#### SET TASK
Copy the lines of the records below verbatim, from the line containing "scientific name: Linum rupestre" through the line containing "genus: Bromus", both included.
-------- RECORDS SHOWN --------
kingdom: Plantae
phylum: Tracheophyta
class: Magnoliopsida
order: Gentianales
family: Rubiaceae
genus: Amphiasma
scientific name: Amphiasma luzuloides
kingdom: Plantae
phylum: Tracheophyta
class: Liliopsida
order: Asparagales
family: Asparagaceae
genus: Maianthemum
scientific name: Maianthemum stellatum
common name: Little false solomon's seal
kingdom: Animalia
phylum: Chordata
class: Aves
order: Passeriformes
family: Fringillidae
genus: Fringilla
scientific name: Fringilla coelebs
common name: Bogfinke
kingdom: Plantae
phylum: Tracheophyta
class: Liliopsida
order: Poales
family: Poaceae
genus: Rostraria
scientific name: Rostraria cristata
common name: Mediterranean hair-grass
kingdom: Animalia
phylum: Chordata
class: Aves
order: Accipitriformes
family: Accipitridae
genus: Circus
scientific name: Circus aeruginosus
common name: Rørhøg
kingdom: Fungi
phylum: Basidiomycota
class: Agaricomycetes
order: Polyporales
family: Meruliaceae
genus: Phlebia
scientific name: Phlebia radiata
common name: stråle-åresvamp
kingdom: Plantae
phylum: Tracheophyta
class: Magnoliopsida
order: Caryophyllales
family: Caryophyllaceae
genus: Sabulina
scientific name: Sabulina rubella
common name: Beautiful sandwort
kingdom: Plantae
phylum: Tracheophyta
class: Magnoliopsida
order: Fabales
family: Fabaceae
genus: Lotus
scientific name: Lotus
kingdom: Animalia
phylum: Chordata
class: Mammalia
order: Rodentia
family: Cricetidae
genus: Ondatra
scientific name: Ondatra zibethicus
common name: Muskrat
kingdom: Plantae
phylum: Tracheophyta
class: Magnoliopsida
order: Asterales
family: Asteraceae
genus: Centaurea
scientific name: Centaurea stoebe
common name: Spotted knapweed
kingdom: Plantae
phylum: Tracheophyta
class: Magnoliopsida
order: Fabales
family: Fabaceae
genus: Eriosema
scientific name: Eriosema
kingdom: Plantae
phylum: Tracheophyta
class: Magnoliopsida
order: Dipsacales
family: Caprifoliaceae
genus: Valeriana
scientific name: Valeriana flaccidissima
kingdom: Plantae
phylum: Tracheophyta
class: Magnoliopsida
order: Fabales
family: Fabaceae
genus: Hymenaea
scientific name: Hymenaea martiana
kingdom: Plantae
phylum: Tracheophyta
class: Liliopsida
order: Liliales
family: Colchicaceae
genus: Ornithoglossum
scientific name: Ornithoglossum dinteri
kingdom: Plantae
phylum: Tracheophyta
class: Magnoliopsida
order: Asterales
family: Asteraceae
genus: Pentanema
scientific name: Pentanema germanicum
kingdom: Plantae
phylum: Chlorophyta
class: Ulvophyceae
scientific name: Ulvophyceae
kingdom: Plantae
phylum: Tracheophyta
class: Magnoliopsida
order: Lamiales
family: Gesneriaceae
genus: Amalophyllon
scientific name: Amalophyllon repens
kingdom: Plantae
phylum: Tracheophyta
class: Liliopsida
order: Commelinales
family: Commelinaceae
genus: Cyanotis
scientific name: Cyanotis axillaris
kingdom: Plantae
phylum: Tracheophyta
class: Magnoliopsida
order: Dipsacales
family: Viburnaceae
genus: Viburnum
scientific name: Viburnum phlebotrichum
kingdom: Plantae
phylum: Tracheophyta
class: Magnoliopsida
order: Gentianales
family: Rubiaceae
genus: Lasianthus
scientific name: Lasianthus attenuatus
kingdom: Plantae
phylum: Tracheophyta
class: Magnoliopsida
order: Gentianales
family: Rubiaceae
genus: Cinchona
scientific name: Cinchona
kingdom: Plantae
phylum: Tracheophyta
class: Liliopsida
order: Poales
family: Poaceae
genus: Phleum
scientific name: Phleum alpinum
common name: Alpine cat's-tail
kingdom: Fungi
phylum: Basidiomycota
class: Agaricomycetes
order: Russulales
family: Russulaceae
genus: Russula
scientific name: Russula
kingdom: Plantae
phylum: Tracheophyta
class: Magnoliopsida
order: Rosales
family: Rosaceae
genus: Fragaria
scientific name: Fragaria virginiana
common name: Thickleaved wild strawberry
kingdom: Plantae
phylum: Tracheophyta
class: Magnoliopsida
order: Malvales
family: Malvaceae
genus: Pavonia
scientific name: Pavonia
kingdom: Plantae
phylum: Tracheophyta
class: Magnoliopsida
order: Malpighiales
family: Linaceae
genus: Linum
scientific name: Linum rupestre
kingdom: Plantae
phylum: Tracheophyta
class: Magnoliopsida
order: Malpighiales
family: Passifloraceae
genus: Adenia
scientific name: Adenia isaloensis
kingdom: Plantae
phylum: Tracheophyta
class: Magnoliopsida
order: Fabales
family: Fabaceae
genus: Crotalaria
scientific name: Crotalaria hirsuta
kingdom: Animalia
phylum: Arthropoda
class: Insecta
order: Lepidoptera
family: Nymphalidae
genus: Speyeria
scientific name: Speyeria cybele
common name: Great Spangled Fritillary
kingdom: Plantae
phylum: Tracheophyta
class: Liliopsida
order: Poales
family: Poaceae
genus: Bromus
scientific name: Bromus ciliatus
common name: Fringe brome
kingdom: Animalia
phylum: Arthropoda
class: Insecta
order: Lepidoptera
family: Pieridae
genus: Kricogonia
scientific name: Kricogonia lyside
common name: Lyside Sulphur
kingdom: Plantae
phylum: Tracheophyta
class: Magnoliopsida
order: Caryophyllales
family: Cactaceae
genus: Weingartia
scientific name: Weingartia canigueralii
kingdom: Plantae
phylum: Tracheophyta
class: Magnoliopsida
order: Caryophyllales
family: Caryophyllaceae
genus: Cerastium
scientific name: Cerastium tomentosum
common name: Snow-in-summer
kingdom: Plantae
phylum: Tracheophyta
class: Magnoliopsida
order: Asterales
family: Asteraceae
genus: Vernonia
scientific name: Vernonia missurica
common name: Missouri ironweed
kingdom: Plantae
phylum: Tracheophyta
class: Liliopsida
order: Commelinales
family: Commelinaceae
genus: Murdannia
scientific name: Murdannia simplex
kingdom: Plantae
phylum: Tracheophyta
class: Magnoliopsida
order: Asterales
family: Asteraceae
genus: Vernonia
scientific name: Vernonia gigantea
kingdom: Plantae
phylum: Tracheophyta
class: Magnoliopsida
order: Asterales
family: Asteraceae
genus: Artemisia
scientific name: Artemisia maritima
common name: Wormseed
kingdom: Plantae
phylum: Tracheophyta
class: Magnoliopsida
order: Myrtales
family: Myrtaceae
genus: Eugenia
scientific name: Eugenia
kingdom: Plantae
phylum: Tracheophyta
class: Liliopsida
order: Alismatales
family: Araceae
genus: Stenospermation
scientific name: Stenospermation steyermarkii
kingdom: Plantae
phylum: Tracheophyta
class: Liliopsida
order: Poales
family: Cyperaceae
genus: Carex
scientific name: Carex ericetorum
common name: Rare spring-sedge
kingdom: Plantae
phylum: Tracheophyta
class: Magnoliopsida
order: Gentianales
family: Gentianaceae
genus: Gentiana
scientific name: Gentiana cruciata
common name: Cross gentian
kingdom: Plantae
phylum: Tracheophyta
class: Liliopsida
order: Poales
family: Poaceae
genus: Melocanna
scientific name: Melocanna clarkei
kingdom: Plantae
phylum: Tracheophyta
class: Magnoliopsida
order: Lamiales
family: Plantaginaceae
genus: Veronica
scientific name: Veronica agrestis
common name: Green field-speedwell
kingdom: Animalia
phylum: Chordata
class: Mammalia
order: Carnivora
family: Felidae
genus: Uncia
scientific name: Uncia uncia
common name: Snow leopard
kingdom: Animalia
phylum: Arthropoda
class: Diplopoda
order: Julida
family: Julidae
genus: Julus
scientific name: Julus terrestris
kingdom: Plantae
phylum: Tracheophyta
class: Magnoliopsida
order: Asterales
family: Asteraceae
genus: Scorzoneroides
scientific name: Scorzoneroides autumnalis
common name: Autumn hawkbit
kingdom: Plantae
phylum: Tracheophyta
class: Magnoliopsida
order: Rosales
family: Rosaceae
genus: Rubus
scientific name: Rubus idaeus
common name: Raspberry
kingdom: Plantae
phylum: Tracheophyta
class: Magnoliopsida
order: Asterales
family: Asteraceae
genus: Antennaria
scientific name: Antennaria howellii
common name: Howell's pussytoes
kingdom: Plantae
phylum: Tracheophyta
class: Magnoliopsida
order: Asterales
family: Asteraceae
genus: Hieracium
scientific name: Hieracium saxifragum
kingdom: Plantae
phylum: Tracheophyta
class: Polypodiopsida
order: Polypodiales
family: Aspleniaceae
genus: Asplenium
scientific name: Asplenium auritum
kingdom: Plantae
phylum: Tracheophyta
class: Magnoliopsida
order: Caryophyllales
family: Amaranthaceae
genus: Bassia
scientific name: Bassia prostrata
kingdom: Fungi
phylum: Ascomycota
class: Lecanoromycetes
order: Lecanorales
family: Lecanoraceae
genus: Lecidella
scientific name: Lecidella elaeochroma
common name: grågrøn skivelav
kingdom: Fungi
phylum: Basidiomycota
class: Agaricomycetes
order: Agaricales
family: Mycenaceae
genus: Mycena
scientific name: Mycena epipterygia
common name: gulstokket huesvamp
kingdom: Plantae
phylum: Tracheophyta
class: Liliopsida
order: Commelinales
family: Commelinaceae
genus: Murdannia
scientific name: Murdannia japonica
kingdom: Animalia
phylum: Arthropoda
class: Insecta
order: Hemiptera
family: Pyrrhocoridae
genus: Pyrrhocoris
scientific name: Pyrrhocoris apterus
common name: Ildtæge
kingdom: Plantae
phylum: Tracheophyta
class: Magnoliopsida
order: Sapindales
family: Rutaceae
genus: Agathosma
--------
#### FULL RESPONSE
scientific name: Linum rupestre
kingdom: Plantae
phylum: Tracheophyta
class: Magnoliopsida
order: Malpighiales
family: Passifloraceae
genus: Adenia
scientific name: Adenia isaloensis
kingdom: Plantae
phylum: Tracheophyta
class: Magnoliopsida
order: Fabales
family: Fabaceae
genus: Crotalaria
scientific name: Crotalaria hirsuta
kingdom: Animalia
phylum: Arthropoda
class: Insecta
order: Lepidoptera
family: Nymphalidae
genus: Speyeria
scientific name: Speyeria cybele
common name: Great Spangled Fritillary
kingdom: Plantae
phylum: Tracheophyta
class: Liliopsida
order: Poales
family: Poaceae
genus: Bromus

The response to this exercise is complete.